DUBAI: The United Arab Emirates hopes it and Oman will rejoin a planned Gulf single currency project one day, UAE economy minister was quoted as saying by a Saudi newspaper on Sunday, ahead of a Gulf rulers summit this week.
Rulers from Gulf Arab countries will meet in UAE capital Abu Dhabi on Dec. 6-7 to discuss political, security and financial issues affecting the world’s top oil exporting region.
"The Emirates still hope that there will be a single currency for the countries of the (Gulf Cooperation) Council one day," Sultan bin Saeed Al-Mansouri told Saudi newspaper Al-Eqtisadiah.
The second largest Arab economy withdrew from the project last year in protest against placing the joint monetary council in rival Saudi Arabia.

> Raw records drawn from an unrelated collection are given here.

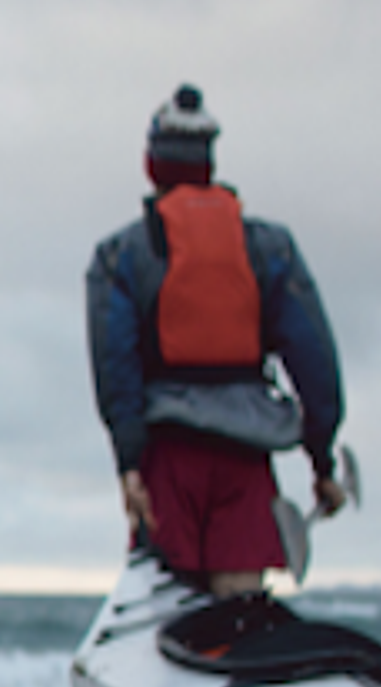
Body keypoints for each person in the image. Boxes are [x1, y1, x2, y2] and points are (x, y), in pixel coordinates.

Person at [86, 84, 348, 600]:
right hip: (245, 458)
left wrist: (129, 462)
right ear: (209, 163)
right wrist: (322, 460)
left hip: (169, 457)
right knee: (241, 610)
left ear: (150, 165)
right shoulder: (267, 248)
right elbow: (313, 356)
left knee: (168, 613)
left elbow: (116, 363)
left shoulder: (122, 255)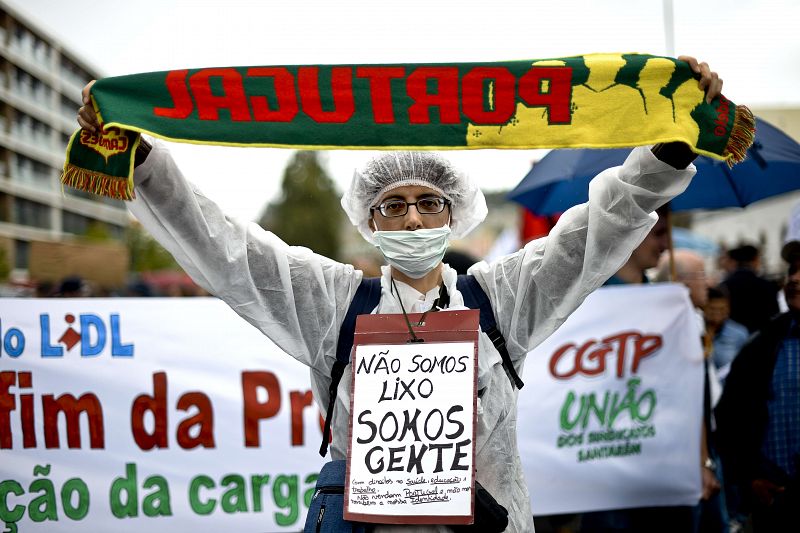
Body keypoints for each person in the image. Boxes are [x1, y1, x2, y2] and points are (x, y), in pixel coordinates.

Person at [77, 57, 722, 532]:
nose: (412, 219)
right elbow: (229, 251)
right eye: (393, 205)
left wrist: (663, 154)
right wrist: (146, 164)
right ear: (370, 220)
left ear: (452, 213)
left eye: (427, 203)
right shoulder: (332, 304)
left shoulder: (501, 300)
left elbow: (591, 236)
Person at [715, 261, 800, 532]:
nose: (795, 279)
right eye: (792, 271)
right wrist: (749, 477)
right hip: (772, 497)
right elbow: (730, 415)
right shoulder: (763, 343)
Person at [720, 245, 779, 333]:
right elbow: (774, 315)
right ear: (755, 260)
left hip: (733, 338)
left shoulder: (724, 285)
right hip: (761, 338)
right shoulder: (767, 285)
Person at [704, 286, 749, 387]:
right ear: (704, 308)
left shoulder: (739, 334)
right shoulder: (697, 332)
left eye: (722, 309)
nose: (717, 313)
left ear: (728, 308)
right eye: (712, 309)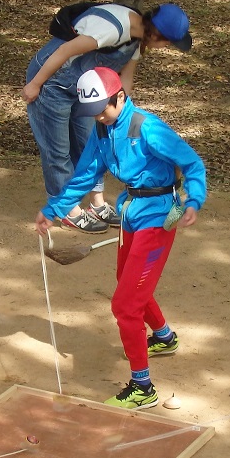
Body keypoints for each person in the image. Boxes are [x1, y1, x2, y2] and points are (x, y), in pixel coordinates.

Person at [34, 67, 206, 409]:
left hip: (159, 218)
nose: (98, 115)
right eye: (92, 110)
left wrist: (195, 197)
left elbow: (192, 163)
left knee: (125, 305)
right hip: (130, 214)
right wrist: (54, 209)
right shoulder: (101, 130)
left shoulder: (147, 127)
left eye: (102, 107)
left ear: (121, 97)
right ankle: (164, 336)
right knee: (126, 283)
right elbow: (84, 175)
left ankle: (143, 388)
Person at [24, 2, 193, 234]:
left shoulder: (137, 37)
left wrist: (124, 117)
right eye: (168, 42)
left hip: (86, 92)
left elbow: (126, 81)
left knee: (89, 147)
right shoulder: (112, 29)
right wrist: (34, 84)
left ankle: (97, 203)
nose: (166, 47)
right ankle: (68, 210)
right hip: (51, 83)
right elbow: (62, 52)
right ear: (156, 34)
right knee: (58, 150)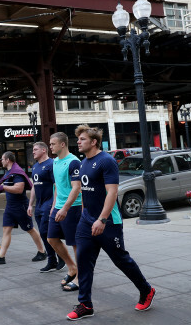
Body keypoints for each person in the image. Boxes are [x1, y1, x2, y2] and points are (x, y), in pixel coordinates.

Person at [67, 125, 155, 321]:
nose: (78, 142)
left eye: (82, 139)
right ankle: (85, 305)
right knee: (83, 261)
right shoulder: (83, 162)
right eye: (78, 139)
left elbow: (112, 192)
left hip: (108, 222)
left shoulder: (106, 161)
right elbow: (85, 192)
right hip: (87, 220)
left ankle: (146, 290)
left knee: (121, 260)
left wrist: (102, 219)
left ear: (93, 142)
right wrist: (84, 216)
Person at [0, 151, 47, 265]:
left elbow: (19, 189)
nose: (1, 161)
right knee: (6, 229)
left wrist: (3, 187)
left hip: (20, 206)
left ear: (8, 160)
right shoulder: (9, 172)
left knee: (30, 229)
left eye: (2, 159)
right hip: (10, 206)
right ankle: (1, 256)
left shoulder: (17, 173)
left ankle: (42, 251)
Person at [47, 132, 82, 292]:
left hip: (72, 207)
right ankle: (72, 267)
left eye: (53, 144)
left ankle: (80, 277)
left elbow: (77, 187)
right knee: (51, 238)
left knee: (75, 244)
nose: (50, 146)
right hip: (59, 207)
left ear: (62, 144)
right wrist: (54, 207)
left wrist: (65, 208)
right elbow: (57, 187)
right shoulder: (54, 162)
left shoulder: (74, 162)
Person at [26, 142, 65, 272]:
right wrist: (30, 204)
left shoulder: (51, 164)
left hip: (49, 203)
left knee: (45, 231)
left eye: (35, 149)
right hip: (39, 204)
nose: (33, 152)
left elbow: (56, 185)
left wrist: (54, 204)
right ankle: (53, 260)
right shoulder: (36, 166)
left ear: (44, 150)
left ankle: (59, 257)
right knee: (44, 234)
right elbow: (34, 186)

UAE policymakers had said rejoining was not on the table unless it is profitable.
Neighboring non-OPEC Oman pulled out in 2006 and ruled out any comeback.
Only four countries from the six-nation GCC — Saudi Arabia, Kuwait, Qatar and Bahrain — remained committed to form the long-delayed monetary union but the project made little progress this year with the euro zone debt crisis limiting its appeal.
Mansouri said the goal was to reach an agreement among all Gulf Cooperation Council (GCC) members, adding Gulf policymakers would discuss the union during the forthcoming summit.
"We in the Emirates believe our destiny is in the common Gulf region, whether economically, politically or socially," he said.
The GCC secretary general said in May the single currency was unlikely to be launched by 2015 after missing the initial 2010 deadline.
Analysts have said Saudi Arabia, the world’s top oil exporter and the main driving force behind the monetary union faces a challenge to keep the project rolling as the economic power of fellow crude exporters rises.